We’re continuing on with our Feedback project for the RJM Programming website today, incorporating the recent Annotation and Email Attachment functionality we last talked about with Canvas Annotation Email Attachment Rotation Tutorial. We build on yesterday’s Feedback Email Attachment Primer Tutorial as shown below, to add …
- a dropdown list of RJM Programming Blog Posting Titles to “start the ball rolling” regarding a possible feedback topic for the user
- improvements to styling and practicalities such as supplying default From field to encourage that field’s use by the user
We use what we like to term as “Client Pre-emptive Iframe” methods to satisfy idea 1 above and maybe you would like to read Client Pre-emptive Iframe Crontab Curl Rotated Report Tutorial (all the way through) for a more thorough discussion, but for now, consider the idea as Javascript client work feeling a bit like PHP server work, by using the onload event of an HTML iframe element (probably using a src= parameter from the same domain your HTML sits on) to (what feels like internally datascraping) the iframe’s document.body.innerHTML and extract something of interest to load into a local HTML element, quite often that being an HTML div element. We do that to take that dropdown of the RJM Programming landing page relating to the latest RJM Programming blog postings and “slap” this into the local HTML div element, and rewrite the logic of its onchange event logic to do what we want to do here, rather than what the RJM Programming landing page wants to do. In doing this, our Javascript client is actually “channelling” PHP behind the scenes, else how else could we glean that information from a WordPress MySql database (pray tell … have been longing for a chance to use that phrase)? Read that previous link’s blog posting, and perhaps more off it to get the whole story of how HTML can be the “conduit” of doing server side feeling things via the use of the dynamic duo … Crontab (of Linux or Unix) and Curl (of lots of platforms).

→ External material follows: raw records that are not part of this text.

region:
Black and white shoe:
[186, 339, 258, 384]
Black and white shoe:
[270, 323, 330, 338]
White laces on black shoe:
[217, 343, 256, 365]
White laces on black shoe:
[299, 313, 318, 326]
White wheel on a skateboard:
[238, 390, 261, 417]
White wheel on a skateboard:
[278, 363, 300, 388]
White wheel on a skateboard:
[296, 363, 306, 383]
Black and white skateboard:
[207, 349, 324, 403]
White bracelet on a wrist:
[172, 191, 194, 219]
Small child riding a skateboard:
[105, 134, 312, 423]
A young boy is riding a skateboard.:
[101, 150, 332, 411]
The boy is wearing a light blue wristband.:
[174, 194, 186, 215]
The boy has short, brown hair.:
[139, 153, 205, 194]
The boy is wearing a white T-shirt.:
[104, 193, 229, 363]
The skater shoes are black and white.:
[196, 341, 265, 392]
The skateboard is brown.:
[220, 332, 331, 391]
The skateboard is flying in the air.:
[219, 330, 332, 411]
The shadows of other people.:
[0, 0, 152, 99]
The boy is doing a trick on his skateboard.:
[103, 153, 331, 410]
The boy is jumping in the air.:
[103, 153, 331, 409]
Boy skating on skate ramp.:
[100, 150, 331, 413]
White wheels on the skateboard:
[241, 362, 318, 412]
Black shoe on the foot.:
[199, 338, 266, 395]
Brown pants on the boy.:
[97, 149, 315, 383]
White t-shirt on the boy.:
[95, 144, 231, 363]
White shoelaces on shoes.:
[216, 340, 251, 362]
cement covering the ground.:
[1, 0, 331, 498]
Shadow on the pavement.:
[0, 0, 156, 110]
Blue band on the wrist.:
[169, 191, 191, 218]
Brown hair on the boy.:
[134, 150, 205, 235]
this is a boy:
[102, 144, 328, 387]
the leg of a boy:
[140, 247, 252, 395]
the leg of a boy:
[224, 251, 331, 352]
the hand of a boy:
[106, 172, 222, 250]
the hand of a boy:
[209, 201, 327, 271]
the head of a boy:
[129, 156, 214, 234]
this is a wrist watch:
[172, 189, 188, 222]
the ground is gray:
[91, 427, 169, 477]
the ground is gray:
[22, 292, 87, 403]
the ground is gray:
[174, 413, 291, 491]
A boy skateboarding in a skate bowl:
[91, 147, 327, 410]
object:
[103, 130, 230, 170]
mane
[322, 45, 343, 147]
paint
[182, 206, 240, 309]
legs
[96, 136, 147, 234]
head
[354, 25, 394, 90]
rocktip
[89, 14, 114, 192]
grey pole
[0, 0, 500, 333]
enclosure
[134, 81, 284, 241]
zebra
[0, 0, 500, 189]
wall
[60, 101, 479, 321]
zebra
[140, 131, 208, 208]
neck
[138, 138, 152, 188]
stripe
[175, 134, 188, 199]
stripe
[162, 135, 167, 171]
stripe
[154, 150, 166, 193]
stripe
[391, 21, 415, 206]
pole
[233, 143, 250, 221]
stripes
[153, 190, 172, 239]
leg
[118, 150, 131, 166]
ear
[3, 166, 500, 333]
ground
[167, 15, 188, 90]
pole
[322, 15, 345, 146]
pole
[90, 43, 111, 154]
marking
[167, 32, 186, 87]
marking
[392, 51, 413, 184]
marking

This is “Client Pre-emptive Iframe” where we know the src= of the HTML iframe in a “static” way, but we believe here that some web applications can be designed where src= can be in the form of a sequence that doesn’t always exist, but your code can check for this, and not fall over, and continue being that little bit “server” like without being “server” like … “Clayton’s” anyone?!
So, again, please see …
- feedback.html HTML and Javascript changed from last time in this way, with this live run … that supervises the emailing …
- world.php as the unchanged PHP emailer of email attachment … and …
- world.js as the unchanged supervised external Javascript
We hope you give the Feedback web application a go.
Previous relevant Feedback Email Attachment Primer Tutorial is shown below.
We’re starting out on a Feedback project for the RJM Programming website today, incorporating the recent Annotation and Email Attachment functionality we last talked about with Canvas Annotation Email Attachment Rotation Tutorial.
Being as we use email, we want to be able to do a few things that make it worthwhile to do, rather than just use an email client. The scribble functionality and image placement functionality fits this “bill”, otherwise why “reinvent wheels”. But we are in the early days here, and we’ll be revisiting this theme and then we proceed to non-Primer tutorials on the topic, and, as always, we’d welcome any of your feedback, as users.
Feedback and polling have that similarity of encouraging user input, short of allowing blog users to post their own blogs, a stage we have not allowed here at this blog, as the moderation of image data is a step too far for us to maintain. But please know we’ll review any of your feedback and respond accordingly. To reply to your feedback we’d need the From field be filled out with a legitimate email address, something also required bt many email clients to better determine an email is not spam.
So please see …
- feedback.html HTML and Javascript new to our project today, with this live run … that supervises the emailing …
- world.php PHP emailer of email attachment changed from last time in this way … and …
- world.js as the unchanged supervised external Javascript
As we say, we will return, and hope this gives you more food for thought with your own endeavours.